BEGIN
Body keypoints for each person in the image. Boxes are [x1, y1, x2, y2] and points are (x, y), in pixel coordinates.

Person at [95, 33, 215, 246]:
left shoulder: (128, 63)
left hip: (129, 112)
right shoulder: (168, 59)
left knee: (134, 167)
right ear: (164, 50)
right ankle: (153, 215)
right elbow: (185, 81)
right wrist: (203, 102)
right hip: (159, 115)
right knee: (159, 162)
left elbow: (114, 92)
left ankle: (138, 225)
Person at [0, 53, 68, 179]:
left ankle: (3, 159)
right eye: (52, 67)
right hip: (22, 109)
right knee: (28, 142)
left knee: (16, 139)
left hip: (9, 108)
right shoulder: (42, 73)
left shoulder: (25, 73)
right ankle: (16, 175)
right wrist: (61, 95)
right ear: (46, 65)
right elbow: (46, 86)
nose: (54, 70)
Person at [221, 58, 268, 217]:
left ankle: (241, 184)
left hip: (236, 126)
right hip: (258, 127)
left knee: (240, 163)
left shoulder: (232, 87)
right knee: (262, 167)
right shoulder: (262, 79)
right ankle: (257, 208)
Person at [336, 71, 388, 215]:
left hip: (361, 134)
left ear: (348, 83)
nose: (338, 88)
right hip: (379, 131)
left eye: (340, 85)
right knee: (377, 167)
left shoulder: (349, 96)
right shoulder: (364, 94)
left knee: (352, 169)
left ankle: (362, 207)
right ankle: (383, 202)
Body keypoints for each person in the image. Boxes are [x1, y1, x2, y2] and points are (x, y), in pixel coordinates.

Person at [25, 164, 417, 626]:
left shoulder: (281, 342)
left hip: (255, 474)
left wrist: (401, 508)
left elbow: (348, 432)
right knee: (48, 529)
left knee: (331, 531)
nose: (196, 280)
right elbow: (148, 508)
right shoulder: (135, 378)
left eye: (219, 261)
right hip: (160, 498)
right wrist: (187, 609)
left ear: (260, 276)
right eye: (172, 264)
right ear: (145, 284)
END
## Task brief
Repeat all the entries exactly as given.

## Written solution
Body keypoints for each person in the image. Boxes are [x1, y1, x2, y2] and points are (x, y), in pixel coordinates.

Person at [95, 33, 215, 246]:
left shoulder: (128, 63)
left hip: (129, 112)
right shoulder: (168, 59)
left knee: (134, 167)
right ear: (164, 50)
right ankle: (153, 215)
right elbow: (185, 81)
right wrist: (203, 102)
right hip: (159, 115)
right knee: (159, 162)
left elbow: (114, 92)
left ankle: (138, 225)
Person at [0, 53, 68, 179]:
left ankle: (3, 159)
right eye: (52, 67)
right hip: (22, 109)
right knee: (28, 142)
left knee: (16, 139)
left hip: (9, 108)
right shoulder: (42, 73)
left shoulder: (25, 73)
right ankle: (16, 175)
right wrist: (61, 95)
right ear: (46, 65)
right elbow: (46, 86)
nose: (54, 70)
Person at [221, 58, 268, 217]:
left ankle: (241, 184)
left hip: (236, 126)
right hip: (258, 127)
left knee: (240, 163)
left shoulder: (232, 87)
right knee: (262, 167)
right shoulder: (262, 79)
right ankle: (257, 208)
Person at [336, 71, 388, 215]:
left hip: (361, 134)
left ear: (348, 83)
nose: (338, 88)
right hip: (379, 131)
left eye: (340, 85)
right knee: (377, 167)
left shoulder: (349, 96)
right shoulder: (364, 94)
left knee: (352, 169)
left ankle: (362, 207)
right ankle: (383, 202)
Body keypoints for each person in the image. Boxes are [x1, y1, x2, y2] and points are (x, y), in pixel coordinates.

Person at [25, 164, 417, 626]:
left shoulder: (281, 342)
left hip: (255, 474)
left wrist: (401, 508)
left elbow: (348, 432)
right knee: (48, 529)
left knee: (331, 531)
nose: (196, 280)
right elbow: (148, 508)
right shoulder: (135, 378)
left eye: (219, 261)
right hip: (160, 498)
right wrist: (187, 609)
left ear: (260, 276)
right eye: (172, 264)
right ear: (145, 284)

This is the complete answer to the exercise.